Ever since its founding in the Progressive era, this magazine has championed bipartisan judicial restraint and urged liberal and conservative justices to practice it consistently. Under the guidance of editors like Felix Frankfurter, Learned Hand, and Alexander Bickel, we have argued that judges should play a modest role in U.S. democracy, generally deferring to the judgments of elected legislators and striking down laws only when the constitutional arguments for doing so are clear and convincing.

The piece is, as one would expect, entirely free of hysterical or uncharitable rhetoric; it is measured and reasonable. The editors concede that Judge Alito “is far from the most activist and intemperate candidate that Bush could have nominated” and that his “intellectual ability has been obvious at every stage of his career.”

That said, I’ll skip past what I regard as the editors’ unhelpful digs at Alito’s alleged “inflexible originalism” or their (to me) unconvincing attempt to draw a line between Judge Alito and Chief Justice Roberts, based on the latter’s statement (one with which Judge Alito would, I am confident, happily agree) that (in TNR’s words) “he does not have an overarching judicial ideology that he wants to impose on every case.” And, I was surprised that the editors seemed to put so much weight on Alito’s “troub[ling]” “vote to strike down the federal ban on the possession of machine guns, on the grounds that Congress had not offered convincing evidence of a connection between machine-gun possession and interstate commerce,” without addressing the question whether, given Lopez, reasonable and non-ideological judges could have (should have?) concluded that the Court’s cases weighed in favor of such a vote.

For me, the editorial raised (at least) two questions: First, do we think the following statement is correct:

If the Democrats regain the White House and Republicans retain the Senate, well-qualified Democratic nominees may face an uphill battle when senators feel free to oppose them on the grounds of judicial philosophy alone. But the confirmation process has already become so polarized that we suspect Republicans will oppose Democratic nominees no matter what Democrats do now.

I’m not sure. Justices Breyer and Ginsburg were confirmed overwhelmingly, despite their progressive or left-leaning views and records, after the Bork and Thomas hearings. Would the editors think there was something wrong with Republican senators, in the future, voting against nominees like Breyer and Ginsburg?

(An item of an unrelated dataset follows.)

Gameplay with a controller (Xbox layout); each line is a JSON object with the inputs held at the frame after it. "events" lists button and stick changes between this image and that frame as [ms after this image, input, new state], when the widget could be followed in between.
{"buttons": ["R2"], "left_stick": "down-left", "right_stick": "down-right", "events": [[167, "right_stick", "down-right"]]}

My second question is about “bipartisan judicial restraint.” It seems to me that, as described by the editors, the approach has much to commend it (assuming that it is applied in school-voucher and abortion-regulation cases just as in machine-gun-possession and campaign-finance cases). But is there a reason why we should be more troubled by the Court’s decision not to “defer” to Congress, in cases involving enumerated-powers or structural-federalism questions, than by a decision (one that the editors fear Alito would support) not to defer to the President in cases involving inherent-executive-authority questions? Again, the editors put, at the heart of “bipartisan judicial restraint,” a policy of “generally deferring to the judgments of elected legislators and striking down laws only when the constitutional arguments for doing so are clear and convincing.” Should an advocate of “bipartisan judicial restraint” support similar deference to the Executive? If not, why not?

Posted by Rick Garnett on January 22, 2006 at 07:40 PM

Comments

As to the abortion case, therefore O’Connor is quite “left.” I think not. I don’t think requiring warrantless urine samples from student athletes is THAT liberal, nor surrendering half interests in cars that your husband w/o your knowledge had sex with a prostitute in, or throwing grandma out of public housing because of acts she “should have” known etc.

I’m with G/C on why G/B glided by and New Republic (at least in the email sent to me linking to the editorials) furthered the “Republicans played nice with Clinton picks” spin w/o supplying the important context. The Miers rejection (who was “nominated” by Hatch’s opposite number … Harry Reid) also underlines how this time it’s different.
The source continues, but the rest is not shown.